Beast 1.843 was used for phylogenetic reconstruction with tip dates, with discrete trait models with asymmetric substitution models for geographic location; the sample size and genetic variation contained in the alignments was not sufficient to include host species as a trait. Jmodeltest (v.2.1)79,80 was used to determine suitable substitution models for each fragment based on the Bayesian Information Criterion (lp-fragment: TrN + G; vp3- and rdrp-fragments HKY + G) and substitution rates were partioned between the 1st & 2nd and 3rd codon positions. The evolutionary rate prior was set for each fragment according to Wilfert et al.26 (lp-fragment: normal prior with a mean of 0.91 × 10−3 (stdev = 0.24 × 10−3); vp3-fragment: normal prior with a mean of 1.85 × 10−3 (stdev = 0.35 × 10−3); rdrp-fragment: lognormal prior with a mean in real space of 1.28 × 10−3 (log(stdev) = 0.325)). Demographic and molecular clock rates were set according to model comparison via the path sampling maximum likelihood estimator; exponential growth was preferred for all fragments, with an exponential relaxed clock for the lp- and vp3-fragment and a lognormal relaxed clock for the rdrp-fragment. All models were checked for convergence in Tracer (v1.6) and run long enough to obtain effective sample sizes > 200 for all parameters, with a 10% burn-in, sampling the chain at equal distances to obtain a total of 10,000 trees per analysis. We produced Maximum Clade Credibility (MCC) trees (TreeAnnotator (v1.8.4)) to infer host ancestral state probabilities. Well supported rates for migration routes between geographic regions were identified using a Bayes factors analysis (SPREAD v1.0.681), with a Bayes Factor of 3 as a cut-off. Phylogenetic trees were also produced for each alignment using MrBayes 3.2.6.
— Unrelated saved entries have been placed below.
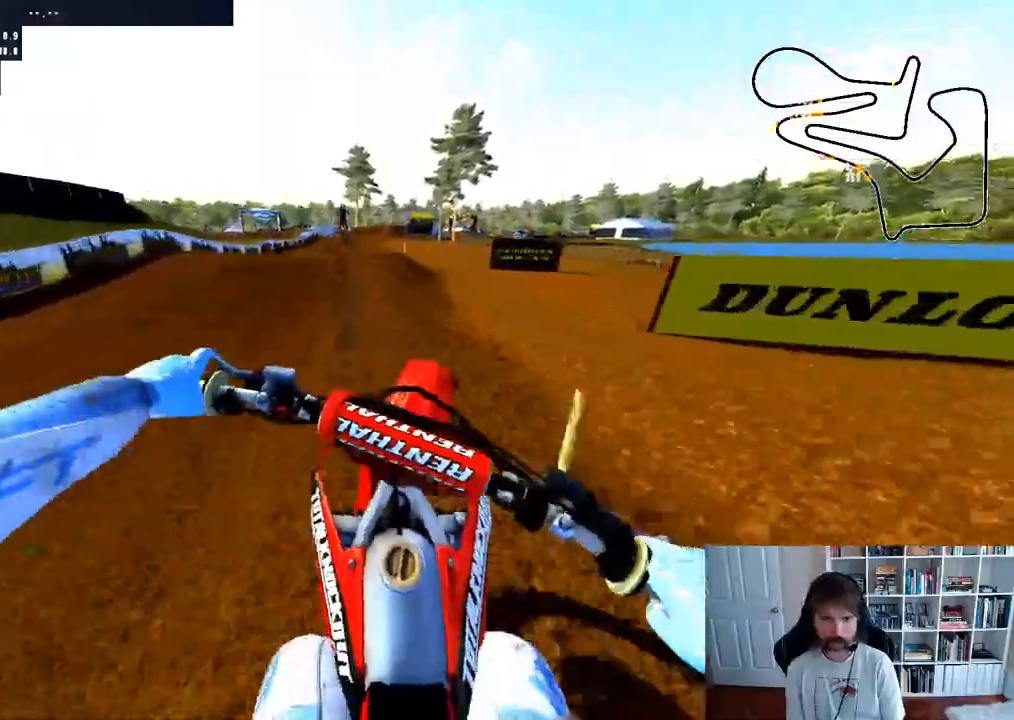
{"dt_ms": 500, "buttons": ["R2"], "left_stick": "down", "right_stick": "up-right", "events": [[233, "R3", "down"], [417, "R3", "up"], [433, "right_stick", "up-right"], [483, "left_stick", "down"]]}
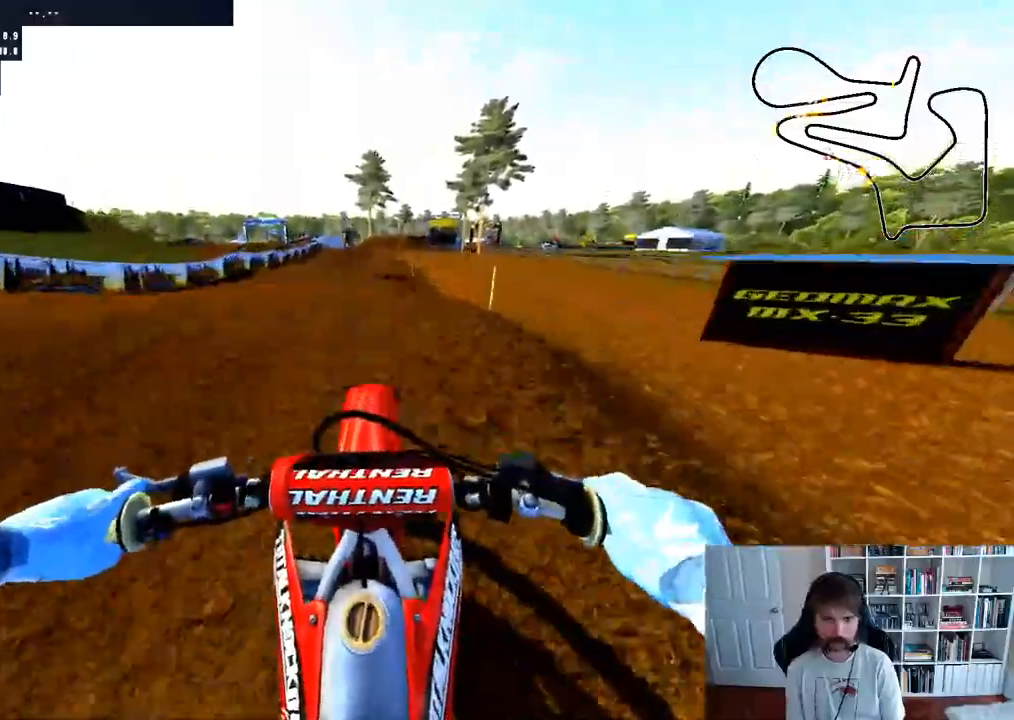
{"dt_ms": 500, "buttons": ["R2"], "left_stick": "down", "right_stick": "up", "events": [[17, "right_stick", "up"]]}
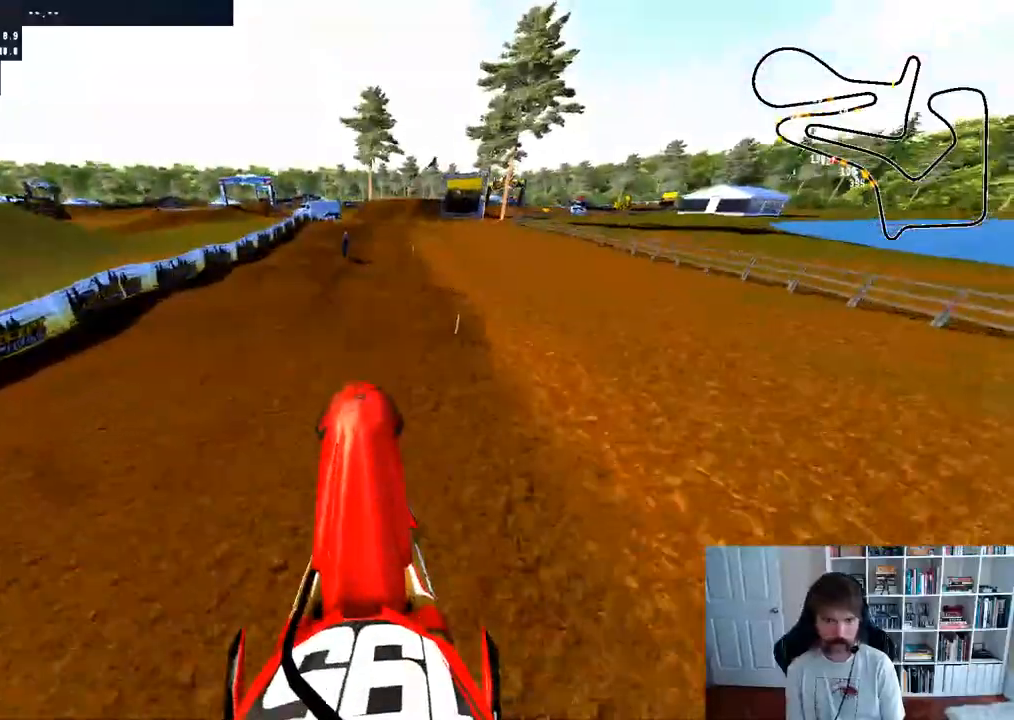
{"dt_ms": 500, "buttons": ["R2"], "left_stick": "center", "right_stick": "center", "events": [[350, "left_stick", "center"], [367, "right_stick", "center"]]}
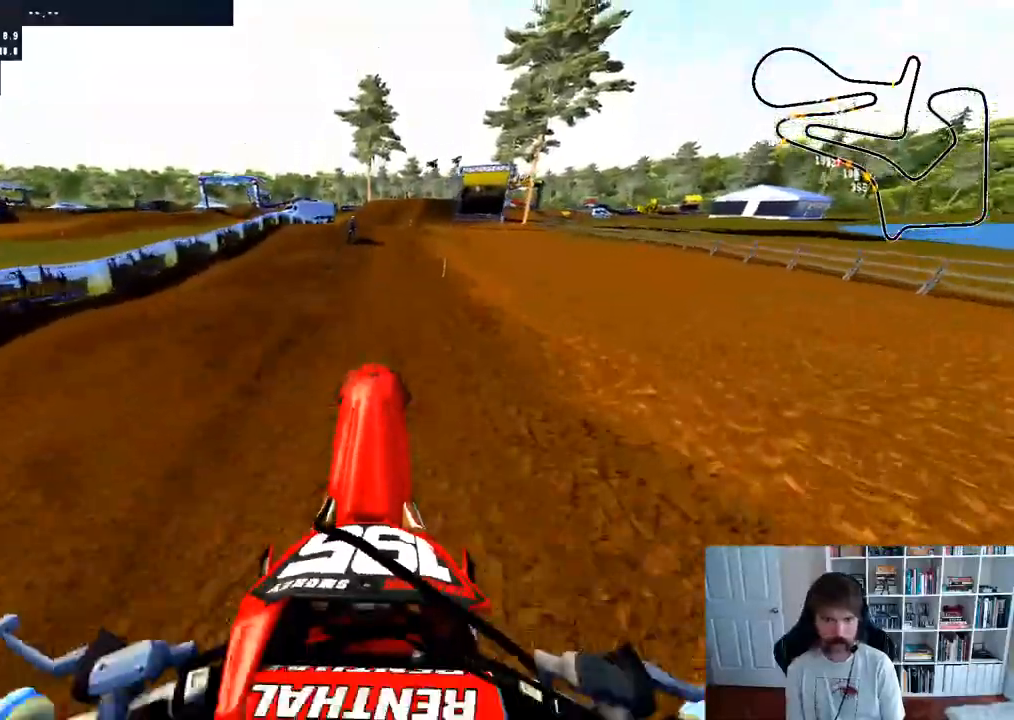
{"dt_ms": 500, "buttons": ["R2"], "left_stick": "center", "right_stick": "center", "events": []}
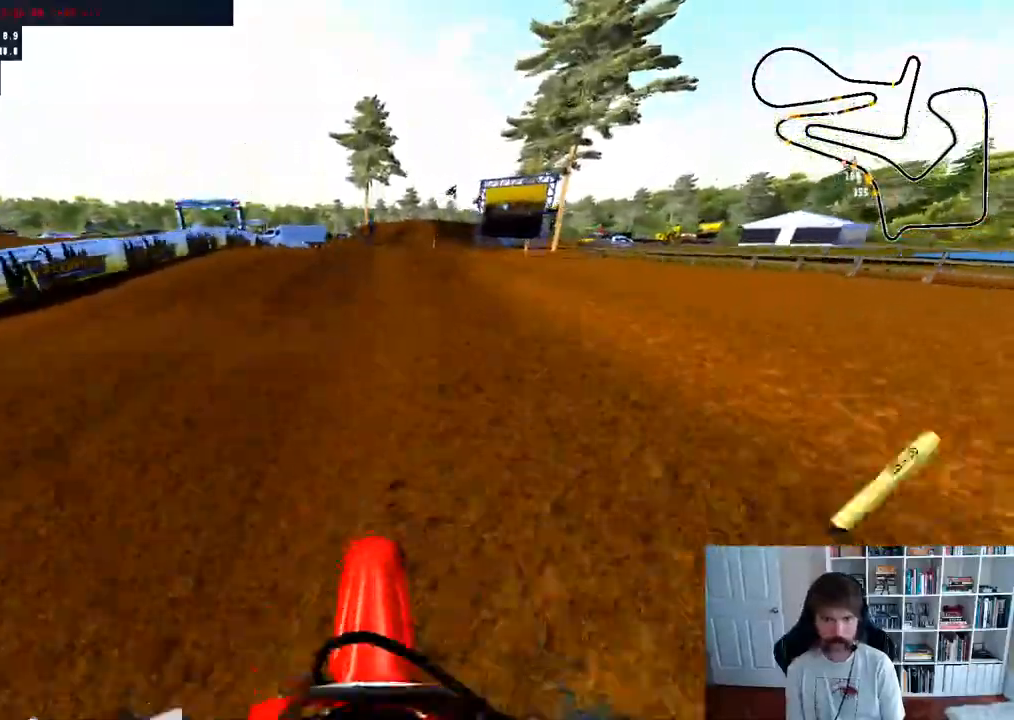
{"dt_ms": 500, "buttons": [], "left_stick": "right", "right_stick": "center", "events": [[250, "R2", "up"], [267, "left_stick", "right"]]}
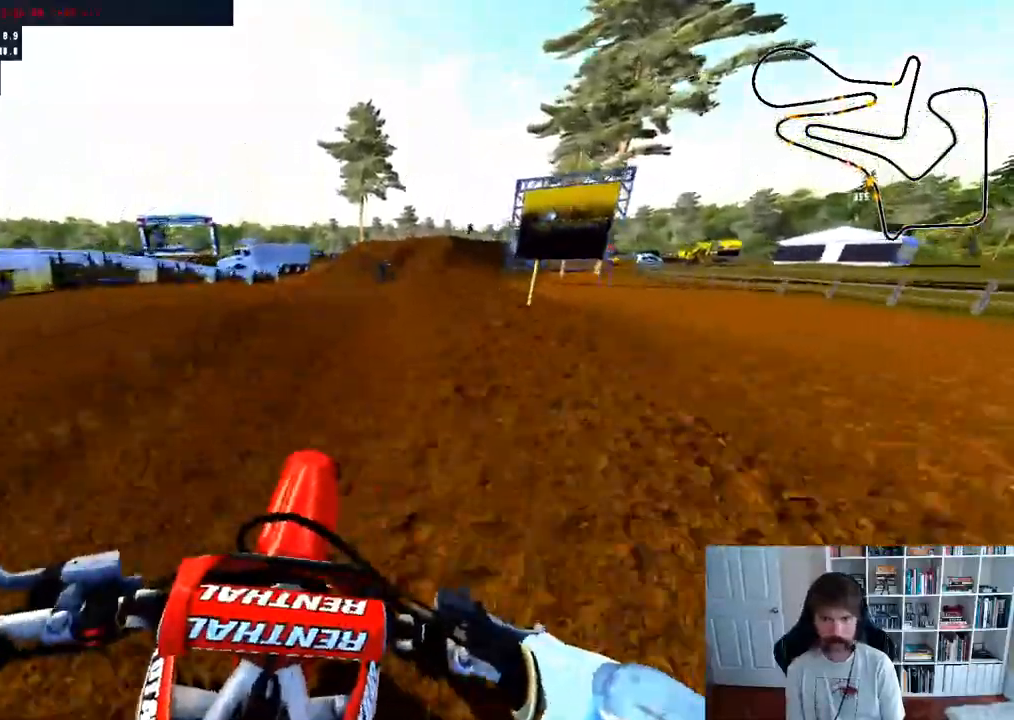
{"dt_ms": 500, "buttons": [], "left_stick": "center", "right_stick": "center", "events": [[17, "left_stick", "center"]]}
Using DNASPv5.10.144 we calculated Tajima’s D to test for an excess of rare polymorphisms. Additionally, we calculated Kst, a measure of population differentiation based on the proportion of between-population nucleotide differences45 between China, East Asia (South Korea and Japan), Europe and America as well as the nucleotide diversity π. To test for isolation by distance between samples collected for this study in China, we calculated individual Euclidean genetic distances using the package adegenet82 in R; we used individual-based distances as many locations were represented by single sequences. We tested for isolation by distance via a Mantel test implemented following Legendre and Legendre83 in the R package vegan84 of the correlation between geographic distance and Euclidean genetic distance using 999 permutations.